All DDL/non-stream DML statements are executed in a distributed transaction on all nodes in the cluster and committed via two-phase commit. A BEGIN statement will start both a local and a distributed transaction. Statements that don’t need two-phase commits will be executed in the local transaction while the ones which do will be executed in the distributed transaction. A COMMIT/ROLLBACK will end both transactions.

Pitfalls

Transaction blocks that have mixed statements, i.e. statements executed locally and statements executed via two-phase commit result in two different transactions. The distributed transaction is committed before the local one, so there is a chance that the distributed transaction commits but the local one fails (in case the node crashes in between the two commits).

The node on which statements are being executed is the coordinator node for the two-phase commit transaction, so if it fails you might have to manually rollback prepared transactions on all nodes. All transactions prepared by PipelineDB Cluster can be listed by running:

SELECT * FROM pg_prepared_xacts WHERE gid LIKE 'pipeline_cluster.2pc-%';

If a two-phase commit cohort fails after it has acknowledged a PREPARE TRANSACTION, the coordinator will emit a warning telling you to manually commit or rollback the transaction.

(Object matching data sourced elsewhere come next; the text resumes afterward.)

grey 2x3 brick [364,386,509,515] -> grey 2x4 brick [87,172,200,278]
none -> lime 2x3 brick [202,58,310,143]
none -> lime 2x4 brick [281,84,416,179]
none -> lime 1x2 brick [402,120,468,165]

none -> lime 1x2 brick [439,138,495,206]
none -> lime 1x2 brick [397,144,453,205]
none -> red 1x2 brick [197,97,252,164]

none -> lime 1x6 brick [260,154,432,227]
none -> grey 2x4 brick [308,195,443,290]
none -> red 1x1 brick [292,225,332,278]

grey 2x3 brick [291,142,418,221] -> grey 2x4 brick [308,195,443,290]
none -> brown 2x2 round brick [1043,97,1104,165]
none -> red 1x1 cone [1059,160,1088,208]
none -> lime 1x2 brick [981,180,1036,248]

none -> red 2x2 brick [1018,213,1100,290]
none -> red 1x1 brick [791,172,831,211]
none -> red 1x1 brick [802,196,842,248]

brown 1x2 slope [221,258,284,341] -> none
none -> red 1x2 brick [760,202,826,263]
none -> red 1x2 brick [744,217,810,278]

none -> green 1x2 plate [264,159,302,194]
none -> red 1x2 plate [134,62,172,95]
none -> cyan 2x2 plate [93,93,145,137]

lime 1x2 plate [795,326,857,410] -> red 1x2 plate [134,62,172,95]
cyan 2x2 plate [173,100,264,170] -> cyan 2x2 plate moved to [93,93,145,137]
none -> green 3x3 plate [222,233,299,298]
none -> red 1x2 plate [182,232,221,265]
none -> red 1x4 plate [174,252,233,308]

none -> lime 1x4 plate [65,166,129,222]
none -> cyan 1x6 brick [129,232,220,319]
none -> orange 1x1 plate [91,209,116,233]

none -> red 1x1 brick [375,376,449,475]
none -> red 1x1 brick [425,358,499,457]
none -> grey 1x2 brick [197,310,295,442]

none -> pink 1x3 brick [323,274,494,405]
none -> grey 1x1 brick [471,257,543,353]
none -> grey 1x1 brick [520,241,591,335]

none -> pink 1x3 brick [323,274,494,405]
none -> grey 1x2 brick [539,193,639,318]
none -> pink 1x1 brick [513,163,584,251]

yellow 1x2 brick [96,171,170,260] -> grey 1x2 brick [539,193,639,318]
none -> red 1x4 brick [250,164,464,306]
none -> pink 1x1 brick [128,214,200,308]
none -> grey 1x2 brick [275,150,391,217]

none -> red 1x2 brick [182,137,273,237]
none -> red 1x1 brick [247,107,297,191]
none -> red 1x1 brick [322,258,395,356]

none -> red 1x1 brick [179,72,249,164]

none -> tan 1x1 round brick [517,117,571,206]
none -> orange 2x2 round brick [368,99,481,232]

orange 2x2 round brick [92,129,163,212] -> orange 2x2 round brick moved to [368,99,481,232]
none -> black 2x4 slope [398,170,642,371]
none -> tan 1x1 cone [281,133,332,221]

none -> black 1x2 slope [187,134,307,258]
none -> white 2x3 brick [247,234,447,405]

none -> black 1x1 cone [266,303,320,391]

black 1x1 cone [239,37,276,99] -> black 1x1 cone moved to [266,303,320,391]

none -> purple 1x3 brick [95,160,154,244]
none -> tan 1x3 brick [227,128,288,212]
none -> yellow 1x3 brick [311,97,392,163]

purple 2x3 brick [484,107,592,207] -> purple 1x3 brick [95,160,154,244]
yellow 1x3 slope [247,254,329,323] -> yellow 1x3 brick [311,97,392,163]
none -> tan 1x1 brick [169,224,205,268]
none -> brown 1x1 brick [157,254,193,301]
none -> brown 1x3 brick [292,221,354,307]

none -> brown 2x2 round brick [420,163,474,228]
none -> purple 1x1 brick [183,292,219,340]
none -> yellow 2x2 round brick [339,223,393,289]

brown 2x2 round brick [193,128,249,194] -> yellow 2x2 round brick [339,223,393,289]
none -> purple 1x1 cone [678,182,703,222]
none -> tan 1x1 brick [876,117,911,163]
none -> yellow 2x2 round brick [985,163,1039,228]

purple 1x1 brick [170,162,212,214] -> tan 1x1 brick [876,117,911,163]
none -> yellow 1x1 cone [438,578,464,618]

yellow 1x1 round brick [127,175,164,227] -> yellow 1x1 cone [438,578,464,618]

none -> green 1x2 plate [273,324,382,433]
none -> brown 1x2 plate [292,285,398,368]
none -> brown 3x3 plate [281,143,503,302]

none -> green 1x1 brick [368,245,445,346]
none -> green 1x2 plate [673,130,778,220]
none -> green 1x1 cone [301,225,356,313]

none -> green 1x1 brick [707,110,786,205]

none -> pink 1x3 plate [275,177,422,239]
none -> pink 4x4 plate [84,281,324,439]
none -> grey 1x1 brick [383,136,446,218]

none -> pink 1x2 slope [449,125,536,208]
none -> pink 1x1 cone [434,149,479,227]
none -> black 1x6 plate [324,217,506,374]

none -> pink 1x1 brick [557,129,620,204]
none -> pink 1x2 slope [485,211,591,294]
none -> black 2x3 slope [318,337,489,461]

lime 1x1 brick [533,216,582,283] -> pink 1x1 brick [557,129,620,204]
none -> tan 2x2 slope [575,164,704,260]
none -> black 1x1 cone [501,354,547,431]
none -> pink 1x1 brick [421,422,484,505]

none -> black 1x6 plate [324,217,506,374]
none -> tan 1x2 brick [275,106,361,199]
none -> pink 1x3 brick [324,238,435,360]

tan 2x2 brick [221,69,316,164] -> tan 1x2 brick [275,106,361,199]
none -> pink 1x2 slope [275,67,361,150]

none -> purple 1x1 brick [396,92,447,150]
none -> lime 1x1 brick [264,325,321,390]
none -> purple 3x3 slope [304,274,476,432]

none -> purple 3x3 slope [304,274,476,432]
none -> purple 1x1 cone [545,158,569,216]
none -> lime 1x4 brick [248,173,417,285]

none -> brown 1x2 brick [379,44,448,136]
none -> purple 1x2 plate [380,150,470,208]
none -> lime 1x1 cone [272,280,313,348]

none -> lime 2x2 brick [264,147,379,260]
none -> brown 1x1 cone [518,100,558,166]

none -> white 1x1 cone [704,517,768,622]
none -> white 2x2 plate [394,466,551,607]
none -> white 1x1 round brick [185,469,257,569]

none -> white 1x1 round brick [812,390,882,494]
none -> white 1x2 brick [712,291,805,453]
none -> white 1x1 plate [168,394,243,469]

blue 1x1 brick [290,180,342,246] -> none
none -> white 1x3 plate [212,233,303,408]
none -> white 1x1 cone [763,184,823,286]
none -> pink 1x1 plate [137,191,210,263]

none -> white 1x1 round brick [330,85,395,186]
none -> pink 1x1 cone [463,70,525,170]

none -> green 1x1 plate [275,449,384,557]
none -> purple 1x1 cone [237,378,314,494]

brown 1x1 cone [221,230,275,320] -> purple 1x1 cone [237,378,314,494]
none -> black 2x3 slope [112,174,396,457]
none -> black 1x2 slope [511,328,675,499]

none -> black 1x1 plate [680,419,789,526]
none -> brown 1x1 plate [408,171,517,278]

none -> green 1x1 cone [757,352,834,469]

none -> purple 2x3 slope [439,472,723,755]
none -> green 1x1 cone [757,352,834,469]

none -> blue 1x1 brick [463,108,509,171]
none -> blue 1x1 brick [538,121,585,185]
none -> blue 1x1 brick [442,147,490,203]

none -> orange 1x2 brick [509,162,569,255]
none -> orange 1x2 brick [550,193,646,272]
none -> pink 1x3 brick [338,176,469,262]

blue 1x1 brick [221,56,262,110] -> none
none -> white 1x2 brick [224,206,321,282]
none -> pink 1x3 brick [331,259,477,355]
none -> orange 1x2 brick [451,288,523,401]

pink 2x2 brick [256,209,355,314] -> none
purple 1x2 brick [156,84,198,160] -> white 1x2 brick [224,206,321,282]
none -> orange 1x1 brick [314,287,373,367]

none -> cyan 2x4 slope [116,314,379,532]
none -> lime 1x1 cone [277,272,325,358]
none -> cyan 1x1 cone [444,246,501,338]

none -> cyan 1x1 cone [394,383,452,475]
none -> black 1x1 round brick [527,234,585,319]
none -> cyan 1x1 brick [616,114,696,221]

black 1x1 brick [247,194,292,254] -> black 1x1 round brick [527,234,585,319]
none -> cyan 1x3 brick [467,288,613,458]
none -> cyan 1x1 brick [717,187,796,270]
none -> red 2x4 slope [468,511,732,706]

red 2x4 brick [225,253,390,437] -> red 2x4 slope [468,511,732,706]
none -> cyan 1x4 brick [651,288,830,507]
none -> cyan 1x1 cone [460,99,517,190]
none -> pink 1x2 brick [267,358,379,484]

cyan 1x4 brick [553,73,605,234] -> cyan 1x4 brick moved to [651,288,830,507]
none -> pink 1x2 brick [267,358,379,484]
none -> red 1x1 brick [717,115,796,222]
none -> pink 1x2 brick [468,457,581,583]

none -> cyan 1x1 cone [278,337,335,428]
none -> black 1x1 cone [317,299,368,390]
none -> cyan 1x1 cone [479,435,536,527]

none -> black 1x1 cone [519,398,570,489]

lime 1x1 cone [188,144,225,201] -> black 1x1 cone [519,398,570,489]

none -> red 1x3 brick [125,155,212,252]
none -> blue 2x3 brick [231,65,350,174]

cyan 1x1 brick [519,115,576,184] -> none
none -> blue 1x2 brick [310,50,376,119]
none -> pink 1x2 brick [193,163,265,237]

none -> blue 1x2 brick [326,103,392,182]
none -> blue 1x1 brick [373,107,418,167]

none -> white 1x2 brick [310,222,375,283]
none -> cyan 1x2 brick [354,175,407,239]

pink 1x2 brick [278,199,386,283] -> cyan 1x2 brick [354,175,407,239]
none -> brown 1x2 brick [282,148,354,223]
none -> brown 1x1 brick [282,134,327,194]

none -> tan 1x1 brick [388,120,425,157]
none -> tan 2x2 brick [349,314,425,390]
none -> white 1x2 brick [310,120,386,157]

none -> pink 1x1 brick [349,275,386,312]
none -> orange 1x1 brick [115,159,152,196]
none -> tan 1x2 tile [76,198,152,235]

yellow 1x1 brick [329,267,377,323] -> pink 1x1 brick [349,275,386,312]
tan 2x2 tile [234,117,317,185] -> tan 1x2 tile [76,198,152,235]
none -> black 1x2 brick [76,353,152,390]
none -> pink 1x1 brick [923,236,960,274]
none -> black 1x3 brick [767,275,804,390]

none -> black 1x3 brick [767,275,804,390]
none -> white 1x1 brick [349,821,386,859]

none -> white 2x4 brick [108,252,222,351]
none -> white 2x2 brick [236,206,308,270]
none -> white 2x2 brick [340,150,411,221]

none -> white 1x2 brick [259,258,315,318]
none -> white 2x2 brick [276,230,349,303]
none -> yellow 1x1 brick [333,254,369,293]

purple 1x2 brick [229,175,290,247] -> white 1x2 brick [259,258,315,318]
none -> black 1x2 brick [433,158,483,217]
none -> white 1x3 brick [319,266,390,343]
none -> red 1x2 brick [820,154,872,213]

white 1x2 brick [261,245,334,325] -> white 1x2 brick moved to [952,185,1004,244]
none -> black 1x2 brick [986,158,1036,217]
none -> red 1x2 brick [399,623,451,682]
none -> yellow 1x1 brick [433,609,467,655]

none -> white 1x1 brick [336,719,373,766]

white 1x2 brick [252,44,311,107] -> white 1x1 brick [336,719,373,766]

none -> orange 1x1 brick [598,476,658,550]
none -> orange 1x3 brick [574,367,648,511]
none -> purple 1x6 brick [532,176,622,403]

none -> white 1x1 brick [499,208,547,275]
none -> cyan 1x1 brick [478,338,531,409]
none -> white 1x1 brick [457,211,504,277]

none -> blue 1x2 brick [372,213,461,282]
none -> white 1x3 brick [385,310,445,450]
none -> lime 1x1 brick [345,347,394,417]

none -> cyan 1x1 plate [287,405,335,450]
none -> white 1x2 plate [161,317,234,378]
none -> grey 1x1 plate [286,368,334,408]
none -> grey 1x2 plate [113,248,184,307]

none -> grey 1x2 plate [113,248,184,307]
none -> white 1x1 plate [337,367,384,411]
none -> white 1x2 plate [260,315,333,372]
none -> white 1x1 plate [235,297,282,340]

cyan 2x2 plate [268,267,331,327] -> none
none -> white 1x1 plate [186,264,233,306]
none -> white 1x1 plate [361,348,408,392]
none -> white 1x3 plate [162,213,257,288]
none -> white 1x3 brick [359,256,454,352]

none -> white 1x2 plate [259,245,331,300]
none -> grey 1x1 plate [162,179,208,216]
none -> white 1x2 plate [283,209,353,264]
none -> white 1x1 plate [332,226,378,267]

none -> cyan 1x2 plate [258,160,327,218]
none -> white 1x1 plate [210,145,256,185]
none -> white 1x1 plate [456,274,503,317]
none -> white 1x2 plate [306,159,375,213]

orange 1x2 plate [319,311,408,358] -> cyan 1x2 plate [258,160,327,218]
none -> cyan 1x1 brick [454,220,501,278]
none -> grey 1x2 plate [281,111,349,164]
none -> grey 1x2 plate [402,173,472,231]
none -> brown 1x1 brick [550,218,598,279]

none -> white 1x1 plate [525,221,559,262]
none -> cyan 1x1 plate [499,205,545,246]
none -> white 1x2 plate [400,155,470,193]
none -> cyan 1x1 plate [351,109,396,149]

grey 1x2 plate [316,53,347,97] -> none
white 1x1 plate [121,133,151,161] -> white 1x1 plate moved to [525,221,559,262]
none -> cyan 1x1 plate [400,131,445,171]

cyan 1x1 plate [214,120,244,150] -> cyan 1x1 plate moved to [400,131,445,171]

This warning must be taken seriously, otherwise you will have a long running transaction which can choke the auto-vacuumer. The warning will look something like:

WARNING:  failed to COMMIT two-phase commit transaction 'pipeline_cluster.2PC-501882624154466' on node "localhost:5432"
HINT:  Manually execute COMMIT PREPARED 'pipeline_cluster.2PC-501882624154466' on node "localhost:5432".

If any of the nodes is down, two-phase commits can’t proceed so all commands that require it will fail. In the future, we will add the ability to dynamically change cluster membership.

Unsupported Statements

Statements that cannot be executed inside transaction blocks such as CREATE DATABASE cannot be executed via two-phase commits. So if you want to create a new database, you’ll have to manually connect to each node and run the appropriate command. In the future we’ll offer users with the ability to broadcast such commands on all nodes and just be informed in case it fails on one of them.

Commands that might require local resources such as COPY or CREATE EXTENSION are not executed via two-phase commit since we can’t expect local resources to be present on all nodes.